──────── SOURCE EXTRACT

- Born: Muhammad Alif Abdullah 21 September 1989 (age 36) Singapore
- Other name: Alif
- Education: Temasek Polytechnic
- Occupations: Singer; songwriter; composer; producer;
- Years active: 2005–present
- Known for: SleeQ
- Spouse: Azzah Fariha Samat ​ ​(m. 2014)​
- Children: 2
- Musical career
- Genres: Hip hop; R&B;
- Label: Def Jam South East Asia
- Formerly of: SleeQ

= ALYPH =

Muhammad Alif Abdullah (born September 21, 1989), better known as ALYPH or Alif is a Singaporean-Malay singer, performer, songwriter, composer and producer based in Malaysia. Between 2005 and 2015, Alif was active as part of the Singaporean hip hop and R&B duo, SleeQ, along with his cousin, Syarifullah/Syarif. He is the founder of the record label Black Hat Cat Records. He signed with Def Jam Recordings South East Asia in 2019.

────────────────
──────── GIVEN DATA

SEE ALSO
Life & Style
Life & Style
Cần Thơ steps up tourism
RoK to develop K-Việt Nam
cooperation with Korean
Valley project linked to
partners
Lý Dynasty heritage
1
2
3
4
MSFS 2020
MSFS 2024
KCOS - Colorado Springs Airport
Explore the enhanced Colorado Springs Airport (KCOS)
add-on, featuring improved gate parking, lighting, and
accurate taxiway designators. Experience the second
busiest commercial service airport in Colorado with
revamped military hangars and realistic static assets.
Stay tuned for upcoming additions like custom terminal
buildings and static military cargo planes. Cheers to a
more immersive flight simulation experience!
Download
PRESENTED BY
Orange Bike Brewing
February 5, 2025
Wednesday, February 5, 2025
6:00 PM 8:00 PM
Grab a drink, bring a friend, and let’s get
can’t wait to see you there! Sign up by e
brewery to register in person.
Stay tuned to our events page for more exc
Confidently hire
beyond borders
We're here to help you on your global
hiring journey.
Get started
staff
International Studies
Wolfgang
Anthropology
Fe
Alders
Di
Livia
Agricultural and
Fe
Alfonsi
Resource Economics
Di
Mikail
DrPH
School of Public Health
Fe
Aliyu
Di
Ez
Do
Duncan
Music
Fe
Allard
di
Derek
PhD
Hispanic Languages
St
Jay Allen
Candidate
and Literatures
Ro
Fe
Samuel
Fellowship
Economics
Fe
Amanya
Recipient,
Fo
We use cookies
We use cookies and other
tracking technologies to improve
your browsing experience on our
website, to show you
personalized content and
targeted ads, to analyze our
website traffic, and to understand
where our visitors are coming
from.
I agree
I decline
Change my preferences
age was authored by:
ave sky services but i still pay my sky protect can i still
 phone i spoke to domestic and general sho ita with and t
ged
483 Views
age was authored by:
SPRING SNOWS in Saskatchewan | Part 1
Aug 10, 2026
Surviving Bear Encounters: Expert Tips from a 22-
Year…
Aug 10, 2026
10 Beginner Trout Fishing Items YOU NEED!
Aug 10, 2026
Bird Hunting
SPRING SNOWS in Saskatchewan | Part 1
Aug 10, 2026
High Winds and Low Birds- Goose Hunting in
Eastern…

────────────────

* [EXERCISE OBJECTIVE]
Answer these questions from the ALYPH profile:
1. Which school did ALYPH attend?
2. Whom did he marry, and in what year?
3. What record label did he found?

* [PROBLEM SOLUTION]
1. Temasek Polytechnic
2. Azzah Fariha Samat, in 2014
3. Black Hat Cat Records